Sources told the BBC the bomber had targeted a meeting of officials in Maymana, capital of Faryab province.
More than 20 people were hurt, a number critically. Nato said three service members were killed in a blast in the north on Wednesday but has not linked it to the Faryab incident.
Attacks in northern Afghanistan are far less common than in the south and east.
Nato's Isaf force said it was aware of "reported civilian/military casualties" in Faryab but was still investigating and stressed it had not yet made any announcement related to victims there.
Strategic partnership
The BBC's Bilal Sarwary in Kabul says a suicide attacker on a motorbike approached the meeting near the main vegetable market, which was packed with shoppers as well as Afghan and Western security forces.

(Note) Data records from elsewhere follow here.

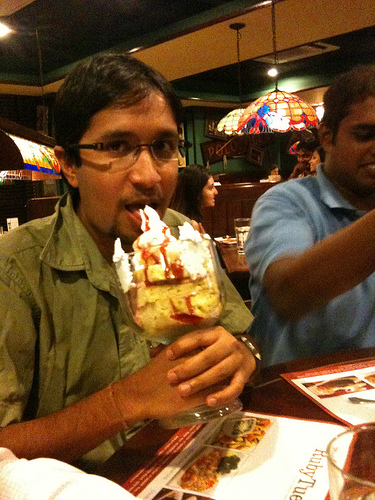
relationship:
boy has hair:
[3, 49, 264, 460] [49, 48, 188, 213]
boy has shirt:
[3, 49, 264, 460] [0, 193, 251, 472]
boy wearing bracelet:
[3, 49, 264, 460] [105, 381, 135, 428]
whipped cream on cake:
[110, 201, 210, 295] [75, 218, 280, 304]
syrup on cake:
[139, 240, 184, 284] [86, 199, 245, 336]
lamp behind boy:
[214, 2, 321, 145] [285, 139, 313, 179]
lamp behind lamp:
[237, 2, 321, 135] [214, 2, 321, 145]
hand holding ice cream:
[166, 323, 256, 408] [112, 204, 225, 341]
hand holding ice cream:
[144, 336, 231, 417] [112, 204, 225, 341]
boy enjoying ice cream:
[3, 46, 264, 459] [105, 205, 245, 429]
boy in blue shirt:
[241, 62, 375, 366] [243, 162, 374, 364]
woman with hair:
[176, 162, 222, 232] [167, 160, 213, 222]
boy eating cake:
[3, 46, 264, 459] [112, 204, 229, 346]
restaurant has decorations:
[3, 1, 374, 498] [174, 113, 270, 177]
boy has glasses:
[3, 46, 264, 459] [55, 135, 189, 162]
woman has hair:
[168, 162, 218, 235] [167, 160, 213, 222]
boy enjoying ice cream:
[3, 46, 264, 459] [110, 202, 227, 345]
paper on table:
[119, 408, 353, 499] [3, 345, 373, 499]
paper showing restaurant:
[119, 408, 353, 499] [3, 1, 374, 498]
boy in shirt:
[241, 62, 375, 366] [245, 167, 373, 359]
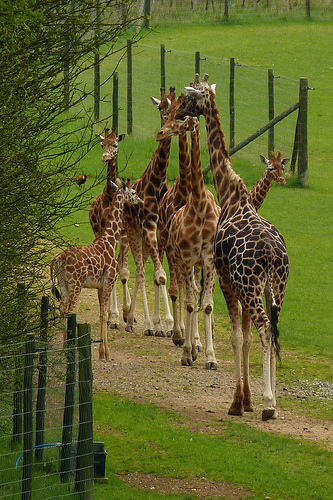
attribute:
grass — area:
[167, 435, 297, 480]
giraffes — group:
[58, 35, 332, 315]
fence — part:
[83, 40, 312, 172]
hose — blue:
[10, 440, 60, 479]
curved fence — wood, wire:
[7, 289, 99, 496]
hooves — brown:
[223, 384, 280, 422]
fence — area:
[1, 338, 111, 498]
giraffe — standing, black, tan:
[174, 72, 290, 420]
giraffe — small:
[48, 171, 143, 345]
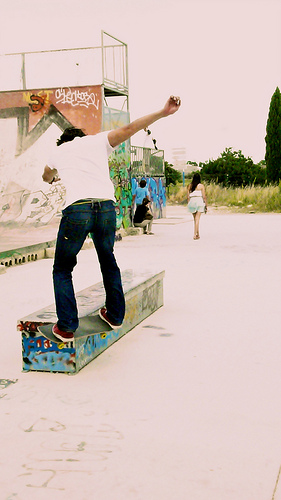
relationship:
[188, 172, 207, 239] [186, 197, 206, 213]
person wearing skirt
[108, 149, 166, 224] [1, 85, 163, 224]
grafitti on wall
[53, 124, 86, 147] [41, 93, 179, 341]
hair of person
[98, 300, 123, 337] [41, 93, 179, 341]
foot of person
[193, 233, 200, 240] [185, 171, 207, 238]
feet of person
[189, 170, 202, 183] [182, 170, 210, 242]
head of person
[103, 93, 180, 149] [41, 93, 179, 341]
arm of person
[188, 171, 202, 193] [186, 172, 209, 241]
hair of person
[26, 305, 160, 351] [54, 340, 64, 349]
skateboard has wheel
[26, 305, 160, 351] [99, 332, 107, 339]
skateboard has wheel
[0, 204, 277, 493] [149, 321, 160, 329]
ground has stain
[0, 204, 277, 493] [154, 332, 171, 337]
ground has stain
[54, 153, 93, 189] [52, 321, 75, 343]
person has foot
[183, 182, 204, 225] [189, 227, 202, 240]
person has feet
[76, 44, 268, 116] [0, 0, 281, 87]
sky has sky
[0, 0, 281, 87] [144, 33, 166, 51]
sky has white cloud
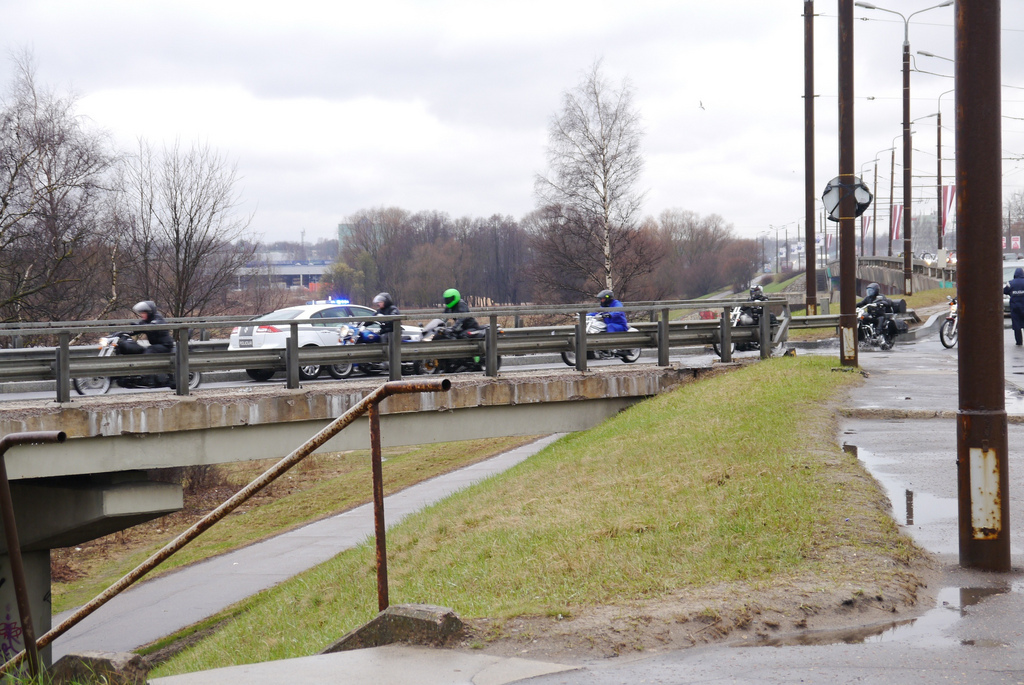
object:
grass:
[131, 354, 911, 679]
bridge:
[0, 297, 792, 673]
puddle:
[857, 447, 959, 554]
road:
[840, 268, 1023, 547]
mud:
[463, 588, 942, 666]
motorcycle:
[72, 301, 203, 396]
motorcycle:
[413, 288, 504, 375]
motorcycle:
[714, 283, 786, 356]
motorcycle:
[855, 283, 909, 352]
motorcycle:
[941, 295, 958, 349]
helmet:
[595, 289, 612, 307]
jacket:
[586, 300, 629, 331]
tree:
[512, 55, 666, 301]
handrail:
[0, 378, 452, 678]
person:
[586, 289, 629, 332]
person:
[740, 283, 768, 319]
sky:
[0, 0, 1024, 247]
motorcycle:
[561, 312, 641, 366]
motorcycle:
[714, 306, 786, 357]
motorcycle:
[855, 296, 909, 350]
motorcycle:
[413, 319, 504, 376]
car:
[227, 300, 424, 381]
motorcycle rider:
[443, 288, 481, 339]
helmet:
[443, 288, 462, 308]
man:
[112, 301, 173, 353]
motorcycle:
[72, 334, 201, 395]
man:
[362, 292, 405, 335]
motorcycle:
[328, 315, 421, 380]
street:
[0, 340, 818, 440]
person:
[855, 283, 885, 336]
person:
[952, 296, 958, 300]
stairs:
[46, 603, 463, 684]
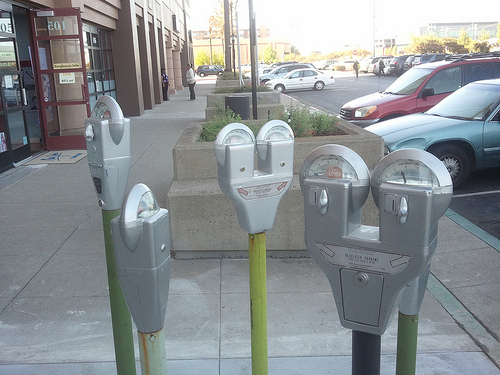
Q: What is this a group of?
A: Parking meters.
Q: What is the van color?
A: Red.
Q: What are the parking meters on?
A: Sidewalk.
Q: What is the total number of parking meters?
A: 7.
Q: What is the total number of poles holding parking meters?
A: 5.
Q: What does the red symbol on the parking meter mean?
A: Time expired.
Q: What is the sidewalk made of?
A: Concrete.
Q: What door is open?
A: Red door.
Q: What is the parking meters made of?
A: Metal.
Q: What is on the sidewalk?
A: Cracks.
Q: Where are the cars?
A: Next to the meters.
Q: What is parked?
A: Cars.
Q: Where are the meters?
A: On the post.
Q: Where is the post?
A: Below the meters.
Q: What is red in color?
A: A car.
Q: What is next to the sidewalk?
A: A store.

A former MP, Haji Ahmad Khan, told the BBC: ''There was a big function in Maymana. The suicide attacker got inside the meeting and attacked. There is blood everywhere. There are body parts scattered.''
A senior police official in Maymana added: ''Most of those killed and injured are local shopkeepers."
A spokesman for the regional Afghan command said two women and two children were among the dead.
Four policemen are also reported to have been killed.
The Taliban said they carried out the attack.
Most of the foreign forces in Faryab are Norwegians but a spokesman for the country's army told AFP none of its troops were nearby.
Norway currently contributes some 400 soldiers to the 130,000-strong Isaf that is fighting the Taliban-led insurgency. Norway has lost 10 personnel since the Nato-led invasion took place in 2001.
Most of the Isaf force is due to be withdrawn from Afghanistan by the end of 2014.
Nato and the government of President Hamid Karzai are still working on a strategic partnership agreement on Nato involvement after 2014.
In a separate incident, the police chief of Chardara district in Kunduz province told the BBC that a local police official had turned his gun on his commander and two of the commander's bodyguards, killing all three before fleeing.
The commander was a former Taliban member who joined the government last year.
The Taliban have continued their campaign of gun and bomb attacks on Nato forces this year, with almost 100 service members killed.
The number of incidents rose after the burning of Korans by US troops at base in February.
Tensions were further inflamed by the killing of 17 Afghan civilians, including nine children on 11 March by US Staff Sgt Robert Bales, 38, in their homes in Kandahar province.